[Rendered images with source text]
*** Begin section ***
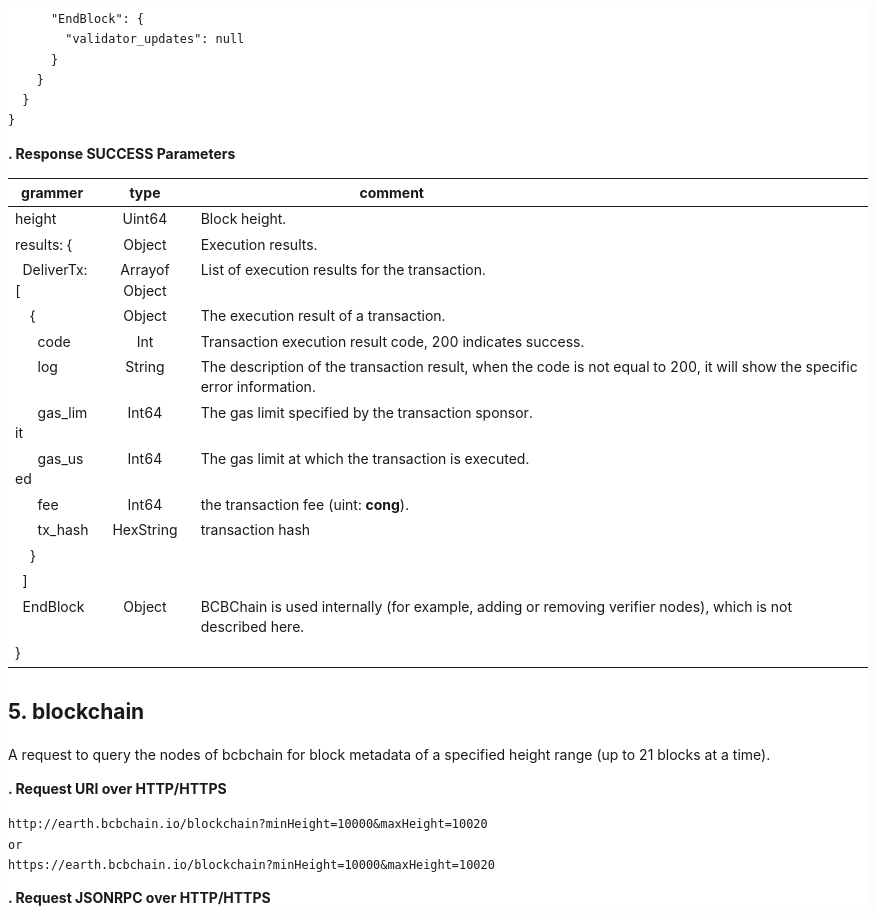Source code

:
 ```
      "EndBlock": {
        "validator_updates": null
      }
    }
  }
}
```

**. Response SUCCESS Parameters**

| **grammer**          | **type**          | **comment**&nbsp;&nbsp;&nbsp;&nbsp;&nbsp;&nbsp;&nbsp;&nbsp;&nbsp;&nbsp;&nbsp;&nbsp;&nbsp;&nbsp;&nbsp;&nbsp;&nbsp;&nbsp;&nbsp;&nbsp;&nbsp;&nbsp;&nbsp;&nbsp;&nbsp;&nbsp;&nbsp;&nbsp;&nbsp;&nbsp;&nbsp;&nbsp;&nbsp;&nbsp;&nbsp;&nbsp;&nbsp;&nbsp;&nbsp;&nbsp;&nbsp;&nbsp;&nbsp;&nbsp;&nbsp;&nbsp;&nbsp;&nbsp;&nbsp;&nbsp;&nbsp;&nbsp;&nbsp;&nbsp;&nbsp;&nbsp;&nbsp;&nbsp;&nbsp;&nbsp;&nbsp;&nbsp;&nbsp;&nbsp;&nbsp;&nbsp;&nbsp;&nbsp;&nbsp;&nbsp;&nbsp;&nbsp;&nbsp;&nbsp; |
| ----------------- | :---------------: | ------------------------------------------------------------ |
| height            | Uint64            | Block height.                                             |
| results: {        | Object            | Execution results.                                                |
| &nbsp;&nbsp;DeliverTx: [      | Arrayof Object | List of execution results for the transaction.                                     |
| &nbsp;&nbsp;&nbsp;&nbsp;{                 | Object            | The execution result of a transaction.                                     |
| &nbsp;&nbsp;&nbsp;&nbsp;&nbsp;&nbsp;code              | Int               | Transaction execution result code, 200 indicates success.          |
| &nbsp;&nbsp;&nbsp;&nbsp;&nbsp;&nbsp;log               | String            | The description of the transaction result, when the code is not equal to 200, it will show the specific error information. |
| &nbsp;&nbsp;&nbsp;&nbsp;&nbsp;&nbsp;gas\_limit        | Int64             | The gas limit specified by the transaction sponsor.    |
| &nbsp;&nbsp;&nbsp;&nbsp;&nbsp;&nbsp;gas\_used         | Int64             | The gas limit at which the transaction is executed. |
| &nbsp;&nbsp;&nbsp;&nbsp;&nbsp;&nbsp;fee               | Int64             | the transaction fee (uint: **cong**).                          |
| &nbsp;&nbsp;&nbsp;&nbsp;&nbsp;&nbsp;tx\_hash          | HexString         | transaction hash                                                |
| &nbsp;&nbsp;&nbsp;&nbsp;}                 |                   |                                                              |
| &nbsp;&nbsp;]                 |                   |                                                              |
| &nbsp;&nbsp;EndBlock          | Object            | BCBChain is used internally (for example, adding or removing verifier nodes), which is not described here. |
| }                 |                   |                                                              |


## 5. blockchain

A request to query the nodes of bcbchain for block metadata of a specified height range (up to 21 blocks at a time).



**. Request URI over HTTP/HTTPS**

```
http://earth.bcbchain.io/blockchain?minHeight=10000&maxHeight=10020
or
https://earth.bcbchain.io/blockchain?minHeight=10000&maxHeight=10020
```

**. Request JSONRPC over HTTP/HTTPS**
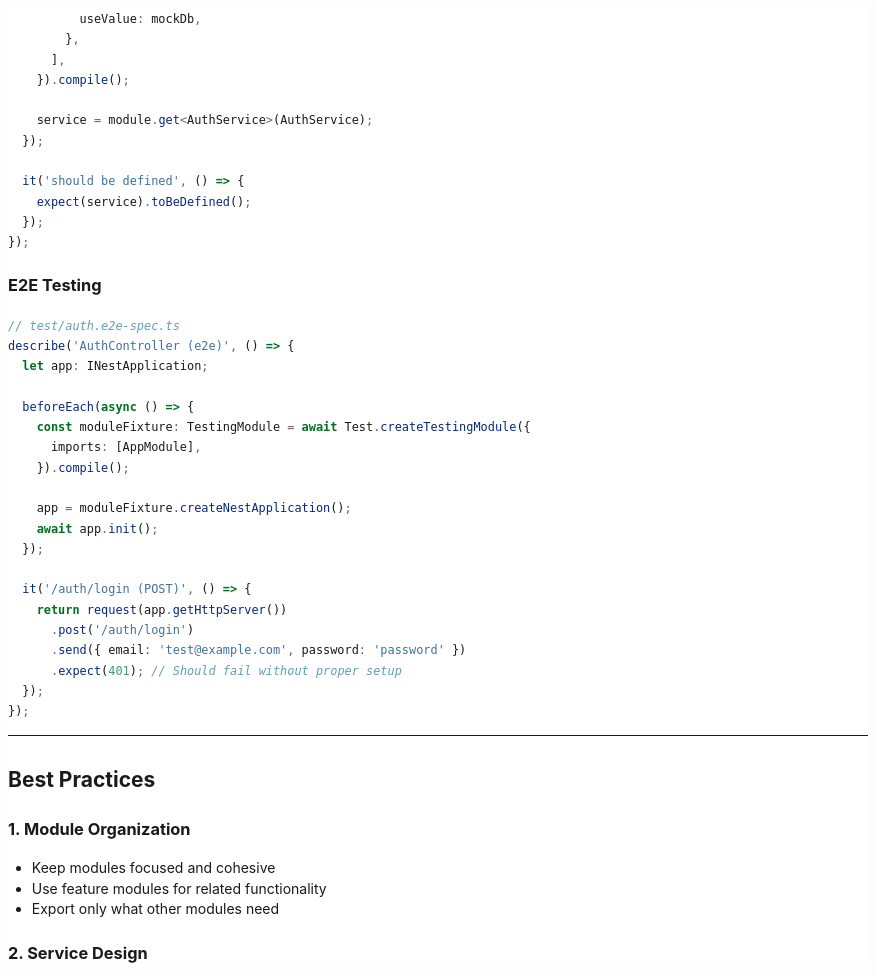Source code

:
 ```typescript
          useValue: mockDb,
        },
      ],
    }).compile();

    service = module.get<AuthService>(AuthService);
  });

  it('should be defined', () => {
    expect(service).toBeDefined();
  });
});
```

### E2E Testing

```typescript
// test/auth.e2e-spec.ts
describe('AuthController (e2e)', () => {
  let app: INestApplication;

  beforeEach(async () => {
    const moduleFixture: TestingModule = await Test.createTestingModule({
      imports: [AppModule],
    }).compile();

    app = moduleFixture.createNestApplication();
    await app.init();
  });

  it('/auth/login (POST)', () => {
    return request(app.getHttpServer())
      .post('/auth/login')
      .send({ email: 'test@example.com', password: 'password' })
      .expect(401); // Should fail without proper setup
  });
});
```

---

## Best Practices

### 1. Module Organization

- Keep modules focused and cohesive
- Use feature modules for related functionality
- Export only what other modules need

### 2. Service Design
*** End section ***
All lines from the start of the entries through the one with "Response SUCCESS Parameters**" are to be output exactly; omit the pictures.

[Written answer]
Source code

:
 ```
      "EndBlock": {
        "validator_updates": null
      }
    }
  }
}
```

**. Response SUCCESS Parameters**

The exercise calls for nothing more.